Volundr's quality gate runs after every agent completes. On failure, a lightweight Fixer agent is spawned for up to two retries. On double failure, the issue is escalated to you directly. Low quality scores (below 5.0/10) automatically generate behavioral steering rules to prevent the same issue in future agents. A blind card reviewer (independent Haiku agent) scores every card without seeing the self-score, ensuring honest quality tracking.

Slash Commands

Commands & Skills

Built-in slash commands you can type during a session. These are shortcuts for common operations - Volundr handles the API calls and formatting.

`/vldr-shutdown`

Graceful shutdown protocol. Saves WIP, writes a session summary, runs self-review (quality trends, cost analysis, pattern identification), generates lessons, creates a checkpoint, and presents a final status report. Always run this before ending a session.

`/vldr-journal`

Log a journal entry - decisions, insights, blockers, pivots. These provide cognitive context that helps future sessions understand what happened and why.

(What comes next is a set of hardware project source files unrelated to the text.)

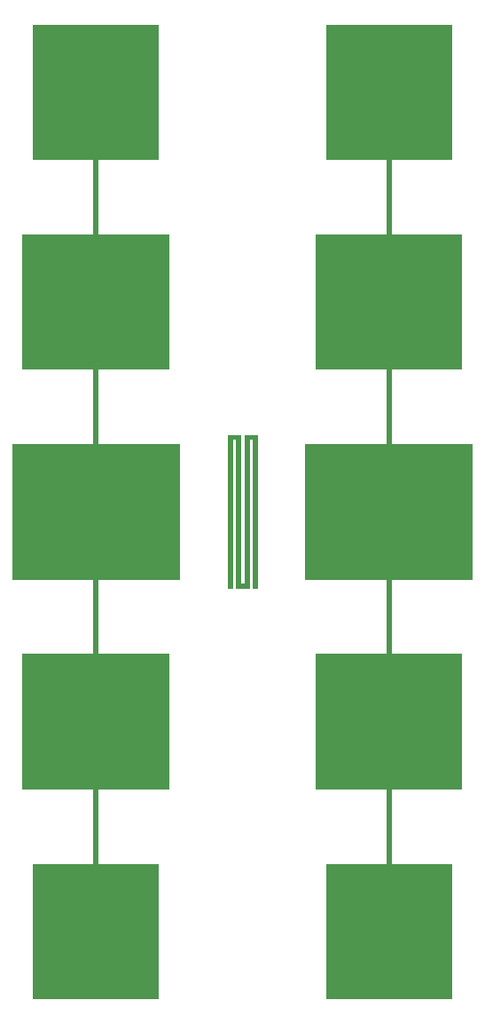
<source format=gtl>
G04 #@! TF.GenerationSoftware,KiCad,Pcbnew,(2017-07-25 revision 161045f)-master*
G04 #@! TF.CreationDate,2017-07-26T13:36:44+03:00*
G04 #@! TF.ProjectId,patch_1x5,70617463685F3178352E6B696361645F,rev?*
G04 #@! TF.SameCoordinates,Original*
G04 #@! TF.FileFunction,Copper,L1,Top,Signal*
G04 #@! TF.FilePolarity,Positive*
%FSLAX46Y46*%
G04 Gerber Fmt 4.6, Leading zero omitted, Abs format (unit mm)*
G04 Created by KiCad (PCBNEW (2017-07-25 revision 161045f)-master) date Wed Jul 26 13:36:44 2017*
%MOMM*%
%LPD*%
G01*
G04 APERTURE LIST*
%ADD10C,0.100000*%
%ADD11C,0.700000*%
G04 APERTURE END LIST*
D10*
G36*
X127741000Y-115784780D02*
X127441000Y-115784780D01*
X127441000Y-115284780D01*
X127741000Y-115284780D01*
X127741000Y-115784780D01*
G37*
G36*
X128541000Y-101584780D02*
X128241000Y-101584780D01*
X128241000Y-101084780D01*
X128541000Y-101084780D01*
X128541000Y-101584780D01*
G37*
G36*
X126941000Y-101584780D02*
X126641000Y-101584780D01*
X126641000Y-101084780D01*
X126941000Y-101084780D01*
X126941000Y-101584780D01*
G37*
G36*
X129041000Y-115784780D02*
X128541000Y-115784780D01*
X128541000Y-101084780D01*
X129041000Y-101084780D01*
X129041000Y-115784780D01*
G37*
G36*
X128241000Y-115784780D02*
X127741000Y-115784780D01*
X127741000Y-101084780D01*
X128241000Y-101084780D01*
X128241000Y-115784780D01*
G37*
G36*
X127441000Y-115784780D02*
X126941000Y-115784780D01*
X126941000Y-101084780D01*
X127441000Y-101084780D01*
X127441000Y-115784780D01*
G37*
G36*
X126641000Y-115784780D02*
X126141000Y-115784780D01*
X126141000Y-101084780D01*
X126641000Y-101084780D01*
X126641000Y-115784780D01*
G37*
G36*
X141809125Y-81984780D02*
X148541000Y-81984780D01*
X148541000Y-94884780D01*
X141809125Y-94884780D01*
X141809125Y-101984780D01*
X149541000Y-101984780D01*
X149541000Y-114884780D01*
X141809125Y-114884780D01*
X141809125Y-121984780D01*
X148541000Y-121984780D01*
X148541000Y-134884780D01*
X141809125Y-134884780D01*
X141809125Y-141984780D01*
X147541000Y-141984780D01*
X147541000Y-154884780D01*
X135541000Y-154884780D01*
X135541000Y-141984780D01*
X141272875Y-141984780D01*
X141272875Y-134884780D01*
X134541000Y-134884780D01*
X134541000Y-121984780D01*
X141272875Y-121984780D01*
X141272875Y-114884780D01*
X133541000Y-114884780D01*
X133541000Y-101984780D01*
X141272875Y-101984780D01*
X141272875Y-94884780D01*
X134541000Y-94884780D01*
X134541000Y-81984780D01*
X141272875Y-81984780D01*
X141272875Y-74884780D01*
X135541000Y-74884780D01*
X135541000Y-61984780D01*
X147541000Y-61984780D01*
X147541000Y-74884780D01*
X141809125Y-74884780D01*
X141809125Y-81984780D01*
G37*
G36*
X113809125Y-81984780D02*
X120541000Y-81984780D01*
X120541000Y-94884780D01*
X113809125Y-94884780D01*
X113809125Y-101984780D01*
X121541000Y-101984780D01*
X121541000Y-114884780D01*
X113809125Y-114884780D01*
X113809125Y-121984780D01*
X120541000Y-121984780D01*
X120541000Y-134884780D01*
X113809125Y-134884780D01*
X113809125Y-141984780D01*
X119541000Y-141984780D01*
X119541000Y-154884780D01*
X107541000Y-154884780D01*
X107541000Y-141984780D01*
X113272875Y-141984780D01*
X113272875Y-134884780D01*
X106541000Y-134884780D01*
X106541000Y-121984780D01*
X113272875Y-121984780D01*
X113272875Y-114884780D01*
X105541000Y-114884780D01*
X105541000Y-101984780D01*
X113272875Y-101984780D01*
X113272875Y-94884780D01*
X106541000Y-94884780D01*
X106541000Y-81984780D01*
X113272875Y-81984780D01*
X113272875Y-74884780D01*
X107541000Y-74884780D01*
X107541000Y-61984780D01*
X119541000Y-61984780D01*
X119541000Y-74884780D01*
X113809125Y-74884780D01*
X113809125Y-81984780D01*
G37*
D11*
X141541000Y-112934780D03*
X113541000Y-112934780D03*
M02*

</source>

/vldr-journal decision Chose flat hierarchy
/vldr-journal blocker Migration failing
/vldr-journal insight Build gate after install

`/vldr-status`

Quick project status. Shows dashboard health, active project, card progress by status, running agents, and total cost. Useful for a quick check mid-session.

`/vldr-pack`

Pack management. Install, list, and inspect agent packs. Packs bundle persona seeds, skills, agent prompts, and routing rules into installable modules.

/vldr-pack list
/vldr-pack install security
/vldr-pack inspect core

`/vldr-doctor`

Setup validation. Checks Docker, dashboard health, VLDR_HOME, project registry, database status, git version, Node.js, hooks, enforcement hooks, and settings. Reports pass/fail/warning for each.

`/vldr-directive`

Governance directives. List, add, suppress, or supersede active directives for a project. Directives are rules that persist across sessions and influence agent behavior.

/vldr-directive list
/vldr-directive add "No ORM - raw SQL only"

`/vldr-economy`

Toggle economy mode on the active project. Downgrades agent models to cheaper tiers (Opus → Sonnet, Sonnet → Haiku) to reduce cost when budget is tight. Toggle off to restore default model assignments.

`/vldr-route`

Test routing rules. Describe a piece of work and see which persona and agent tier Volundr would select. Useful for debugging persona matching or verifying routing rules behave as expected.

/vldr-route "Add PostgreSQL migration"

`/vldr-compact`

Context compaction with state preservation. When your conversation gets long, this compacts the context while retaining critical project state - active cards, teammate assignments, phase, and recovery instructions.